Analytics

  • how-to
    +
    Parallel data management for complex queries over many records, using a familiar SQL++ syntax.

    This page covers Couchbase’s traditional Analytics Service, for long-running queries. A separate, as-a-service offering — Capella columnar — offers real-time analytics.

    Capella Columnar SDKs

    SDKs for Capella Columnar — Couchbase’s analytical database (RT-OLAP) for real time apps and operational intelligence — are in development, and will be arriving first for the Java, Node.js, and Python platforms.

    For complex and long-running queries, involving large ad hoc join, set, aggregation, and grouping operations, Couchbase Data Platform offers the Couchbase Analytics Service (CBAS). This is the analytic counterpart to our operational data focussed Query Service.

    The analytics service is available in Capella operational or the Enterprise Edition of self-managed Couchbase Server.

    Getting Started

    After familiarizing yourself with our introductory primer, in particular creating a dataset and linking it to a bucket to shadow the operational data, try Couchbase Analytics using the Node.js SDK. Intentionally, the API for analytics is very similar to that of the query service.

    var result = await cluster.analyticsQuery('SELECT "hello" AS greeting')
    result.rows.forEach((row) => {
      console.log(row)
    })

    Queries

    A query can either be simple or be parameterized. If parameters are used, they can either be positional or named. Here is one example of each:

    var result = await cluster.analyticsQuery(
      'SELECT airportname, country FROM airports WHERE country="France" LIMIT 3'
    )

    The query may be performed with positional parameters:

    var result = await cluster.analyticsQuery(
      'SELECT airportname, country FROM airports WHERE country = ? LIMIT 3',
      { parameters: ['France'] }
    )

    Alternatively, the query may be performed with named parameters:

    var result = await cluster.analyticsQuery(
      'SELECT airportname, country FROM airports WHERE country = $country LIMIT 3',
      { parameters: { country: 'France' } }
    )
    As timeouts are propagated to the server by the client, a timeout set on the client side may be used to stop the processing of a request, in order to save system resources. See example in the next section.

    Fluent API

    Additional parameters may be sent as part of the query, using the options block in the API. There are currently three parameters:

    • Client Context ID, sets a context ID that is returned back as part of the result. Uses the clientContextId option; default is a random UUID

    • Server Side Timeout, customizes the timeout sent to the server. Does not usually have to be set, as the client sets it based on the timeout on the operation. Uses the timeout option, and defaults to the Analytics timeout set on the client (75s). This can be adjusted at the cluster global config level.

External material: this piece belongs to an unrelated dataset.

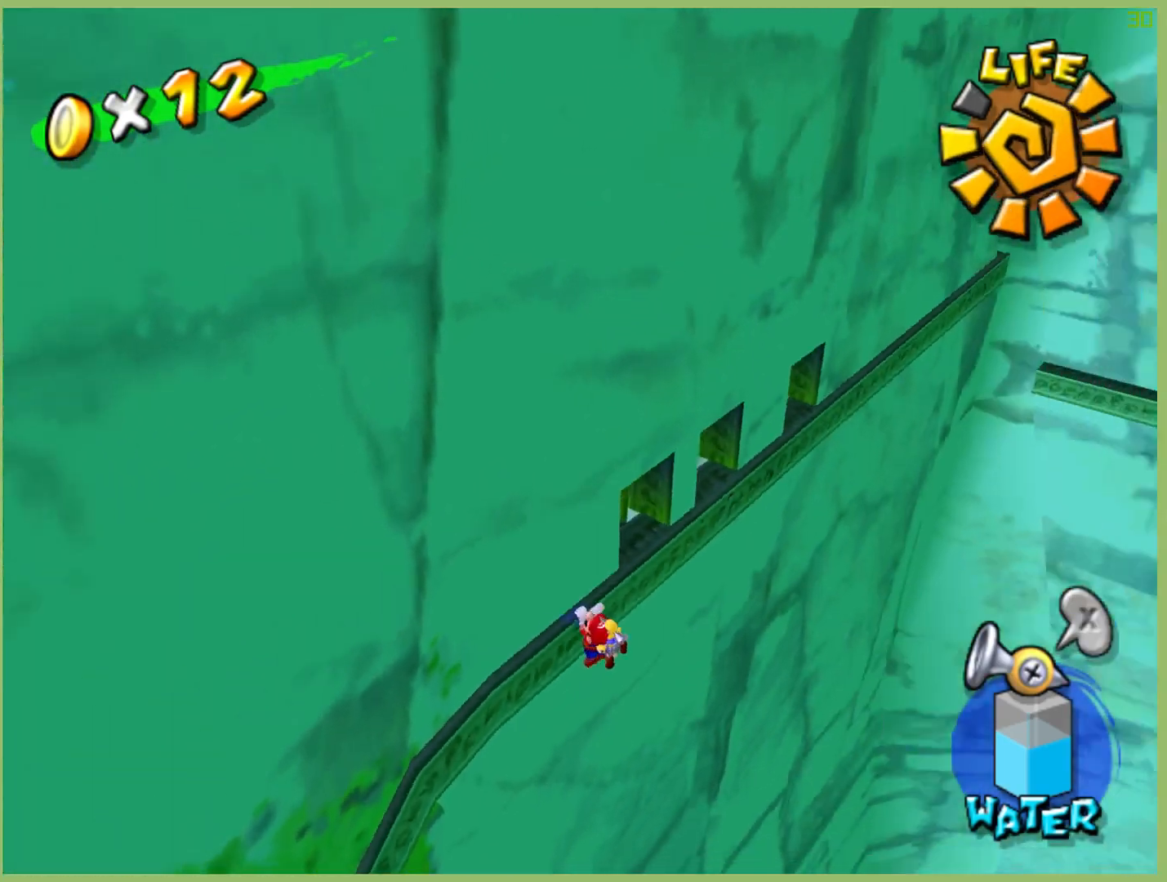
{"dt_ms": 500, "buttons": [], "left_stick": "right", "right_stick": "center", "events": [[33, "right_stick", "center"]]}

    • Priority, set if the request should have priority over others. The priority option, defaults to false.

    Here, we give the request priority over others, and set a custom, server-side timeout value:

    var result = await cluster.analyticsQuery(
      'SELECT airportname, country FROM airports WHERE country="France" LIMIT 3',
      {
        priority: true,
        timeout: 100, // seconds
      }
    )

    Handling the Response

    Assuming that no errors are thrown during the exceution of your query, the return value will be a AnalyticsQueryResult object. You can access the individual rows which were returned through the rows property. These rows may contain various sorts of data and metadata, depending upon the nature of the query, as you will have seen when working through our introductory primer.

      var result = await cluster.analyticsQuery('SELECT "hello" AS greeting')
    
      result.rows.forEach((row) => {
        console.log('Greeting: %s', row.greeting)
      })

    MetaData

    The meta property of AnalyticsQueryResult contains useful metadata, such as metrics, which contains properties such as elapsedTime, and resultCount. Here is a snippet printing out some metrics from a query:

      var result = await cluster.analyticsQuery('SELECT "hello" AS greeting')
    
      console.log('Elapsed time: %d', result.meta.metrics.elapsedTime)
      console.log('Execution time: %d', result.meta.metrics.executionTime)
      console.log('Result count: %d', result.meta.metrics.resultCount)
      console.log('Error count: %d', result.meta.metrics.errorCount)

    For a listing of available metrics in the meta-data, see the Understanding Analytics SDK doc.

    Scoped Queries on Named Collections

    Given a dataset created against a collection, for example:

    ALTER COLLECTION `travel-sample`.inventory.airport ENABLE ANALYTICS;
    
    -- NB: this is more or less equivalent to:
    CREATE DATAVERSE `travel-sample`.inventory;
    CREATE DATASET `travel-sample`.inventory.airport ON `travel-sample`.inventory.airport;

    You can run a query as follows:

      var result = await cluster.analyticsQuery(
        'SELECT airportname, country FROM `travel-sample`.inventory.airport WHERE country="France" LIMIT 3'
      )

    Advanced Analytics Topics

    From Couchbase Data Platform 6.5, KV Ingestion is added to CBAS.